Jean-Claude Guillebaud : Je crois que c’est un peu une erreur de penser cela, parce que contrairement à ce qu’on croit parfois, la réflexion et le mouvement des idées est très riche en ce moment, il est très fécond, il est très inventif, sauf qu’il souffre d’un handicap qu’Edgard Morin, qui est mon ami, décrit souvent : c’est la parcellisation du savoir. C’est-à-dire qu’aujourd’hui, pour penser le nouveau monde, chacun à tendance à penser dans sa discipline. Les juristes réfléchissent à l’avenir du droit, notamment du droit pénal, les anthropologues réfléchissent à l’anthropologie, les sociologues à la sociologie, les économistes, les généticiens, et nous avons du mal à avoir une vision globale. Mais si l’on prend, une à une, toutes ces pistes, il y a beaucoup de gens qui ne sont pas si en retard que cela pour penser le nouveau monde.

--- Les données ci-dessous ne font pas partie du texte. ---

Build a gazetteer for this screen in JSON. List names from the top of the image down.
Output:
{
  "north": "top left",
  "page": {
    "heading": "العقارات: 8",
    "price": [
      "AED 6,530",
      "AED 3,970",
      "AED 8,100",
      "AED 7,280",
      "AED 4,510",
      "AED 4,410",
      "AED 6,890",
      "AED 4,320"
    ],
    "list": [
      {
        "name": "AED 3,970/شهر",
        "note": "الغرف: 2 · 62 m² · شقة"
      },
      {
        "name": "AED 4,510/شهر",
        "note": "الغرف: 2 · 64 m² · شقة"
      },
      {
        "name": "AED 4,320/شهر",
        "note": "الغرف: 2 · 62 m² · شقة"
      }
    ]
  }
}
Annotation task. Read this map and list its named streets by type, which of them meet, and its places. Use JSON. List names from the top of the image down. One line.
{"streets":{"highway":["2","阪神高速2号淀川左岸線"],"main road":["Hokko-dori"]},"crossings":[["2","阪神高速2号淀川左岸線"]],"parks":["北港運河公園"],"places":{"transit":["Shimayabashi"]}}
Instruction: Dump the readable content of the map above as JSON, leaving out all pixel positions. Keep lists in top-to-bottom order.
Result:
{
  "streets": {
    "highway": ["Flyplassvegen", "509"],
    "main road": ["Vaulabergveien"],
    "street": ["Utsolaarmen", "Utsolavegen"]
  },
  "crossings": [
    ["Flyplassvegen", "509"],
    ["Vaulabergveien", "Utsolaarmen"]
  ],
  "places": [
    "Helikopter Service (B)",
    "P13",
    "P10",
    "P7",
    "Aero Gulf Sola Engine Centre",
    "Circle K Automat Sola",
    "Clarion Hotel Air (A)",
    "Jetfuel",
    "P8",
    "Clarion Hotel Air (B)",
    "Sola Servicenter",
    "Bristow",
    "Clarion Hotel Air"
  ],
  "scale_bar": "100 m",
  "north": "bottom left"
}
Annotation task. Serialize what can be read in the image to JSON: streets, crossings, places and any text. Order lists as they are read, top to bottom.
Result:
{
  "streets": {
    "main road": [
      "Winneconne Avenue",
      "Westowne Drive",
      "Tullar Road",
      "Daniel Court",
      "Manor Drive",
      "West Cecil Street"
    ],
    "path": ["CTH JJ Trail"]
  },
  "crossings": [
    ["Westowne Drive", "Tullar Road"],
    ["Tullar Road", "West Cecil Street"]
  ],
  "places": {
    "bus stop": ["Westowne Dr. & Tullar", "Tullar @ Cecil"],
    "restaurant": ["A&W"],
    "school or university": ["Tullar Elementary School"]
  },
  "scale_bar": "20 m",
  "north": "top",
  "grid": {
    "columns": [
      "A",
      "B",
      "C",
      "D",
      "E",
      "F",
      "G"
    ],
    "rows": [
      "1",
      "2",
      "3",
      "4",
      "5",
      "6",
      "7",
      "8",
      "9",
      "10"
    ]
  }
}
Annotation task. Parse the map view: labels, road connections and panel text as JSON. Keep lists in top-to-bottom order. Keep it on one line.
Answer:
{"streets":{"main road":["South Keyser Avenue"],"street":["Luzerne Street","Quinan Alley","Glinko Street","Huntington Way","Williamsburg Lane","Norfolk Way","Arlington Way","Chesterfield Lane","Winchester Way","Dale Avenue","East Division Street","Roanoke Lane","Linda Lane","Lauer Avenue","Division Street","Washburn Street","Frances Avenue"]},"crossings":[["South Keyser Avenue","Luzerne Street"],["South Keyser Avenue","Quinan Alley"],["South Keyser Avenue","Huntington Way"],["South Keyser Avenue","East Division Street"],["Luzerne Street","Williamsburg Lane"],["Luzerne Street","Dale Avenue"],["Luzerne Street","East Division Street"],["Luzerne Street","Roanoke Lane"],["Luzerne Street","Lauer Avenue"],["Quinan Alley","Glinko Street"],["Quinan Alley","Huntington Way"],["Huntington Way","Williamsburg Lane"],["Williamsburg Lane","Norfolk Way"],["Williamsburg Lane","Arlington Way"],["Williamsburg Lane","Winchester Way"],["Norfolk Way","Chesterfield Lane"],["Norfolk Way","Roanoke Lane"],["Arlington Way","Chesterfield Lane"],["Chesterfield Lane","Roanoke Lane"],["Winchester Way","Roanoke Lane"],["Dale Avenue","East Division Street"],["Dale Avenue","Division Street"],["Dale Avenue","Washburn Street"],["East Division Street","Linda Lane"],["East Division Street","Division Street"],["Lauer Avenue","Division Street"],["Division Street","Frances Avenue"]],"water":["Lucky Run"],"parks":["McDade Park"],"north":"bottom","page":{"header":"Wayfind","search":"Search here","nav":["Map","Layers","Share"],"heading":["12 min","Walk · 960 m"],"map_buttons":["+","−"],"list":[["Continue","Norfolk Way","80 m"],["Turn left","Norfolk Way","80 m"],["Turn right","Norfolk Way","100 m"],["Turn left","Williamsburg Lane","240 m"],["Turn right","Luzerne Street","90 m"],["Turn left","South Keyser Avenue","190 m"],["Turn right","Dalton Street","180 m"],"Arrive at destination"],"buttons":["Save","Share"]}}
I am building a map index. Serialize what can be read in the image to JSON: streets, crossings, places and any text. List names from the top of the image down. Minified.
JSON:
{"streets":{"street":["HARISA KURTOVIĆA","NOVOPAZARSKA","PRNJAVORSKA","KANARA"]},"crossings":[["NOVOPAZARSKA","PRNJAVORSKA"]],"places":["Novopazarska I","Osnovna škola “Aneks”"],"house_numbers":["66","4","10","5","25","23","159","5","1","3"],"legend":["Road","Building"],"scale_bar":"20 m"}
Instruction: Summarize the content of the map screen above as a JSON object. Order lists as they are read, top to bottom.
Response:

Antoine Mercier : Un petit mot pour conclure là-dessus, sur ces nouvelles pistes, qu’est-ce qu’elles pourraient être ?
Jean-Claude Guillebaud : Eh bien par exemple, regardez les gens qui réfléchissent en profondeur à la révolution numérique, c’est-à-dire à l’apparition d’un nouveau continent, le sixième continent, qui est le cyberespace, qui est en fait un continent entier, nouveau, virtuel, vers lequel se déplacent et s’installent toutes les activités humaines. En s’installant, en émigrant vers le continent virtuel, elles se transforment. Je prends un exemple, les concepts de temps et d’espace n’ont plus la même signification qu’auparavant. Quand vous êtes sur Internet, vous êtes incapable de dire où vous êtes. Autrement dit, le concept de temps et d’espace n’est plus tout à fait pertinent.
Antoine Mercier : Mais est-ce que ce n’est pas cela qui provoque la crise précisément ?
Jean-Claude Guillebaud : Ça provoque des inquiétudes, mais ça nous oblige à repenser, à refonder certains concepts fondamentaux. Par exemple, puisque vous parler de la crise économique, le concept d’échange. L’échange jusqu’à présent, c’était « je donne contre une rétribution ou je donne ou j’échange contre un autre bien ». Avec le numérique, vous pouvez donner quelque chose sans le perdre, je peux vous envoyer le téléchargement d’un film ou d’une musique, et je le garde pour moi. Autrement dit, il faut bien comprendre qu’à long terme, c’est le concept d’échange lui-même qui fait naufrage, et c’est le retour d’une certaine façon, à une certaine forme de gratuité. Regardez les difficultés que provoque le numérique en matière de presse, en matière de cinéma, en matière de musique, nous sommes obligés de refonder une économie de la musique, une économie du cinéma, etc. Et dans tous les domaines, c’est la même chose. Nous entrons avec un peu d’éblouissement et de crainte dans un monde entièrement neuf. C’est pour cela que j’ai appelé mon livre « Le commencement d’un monde », parce que je crois qu’il est plus intéressant de prêter attention à ce qui naît qu’à ce qui meurt.
[Suite]
Antoine Mercier : On va reprendre, pendant cette vingtaine de minutes, sur notre site Internet, les principales questions, en essayant de décortiquer de manière plus, j’allais dire posée, l’ensemble des éléments que l’on peut rassembler. On a bien sûr la crise financière puis la crise économique et quelque chose qui résonne ailleurs aussi, et vous avez aussi repéré des signaux qui permettraient de porter un diagnostic plus précis, plus global.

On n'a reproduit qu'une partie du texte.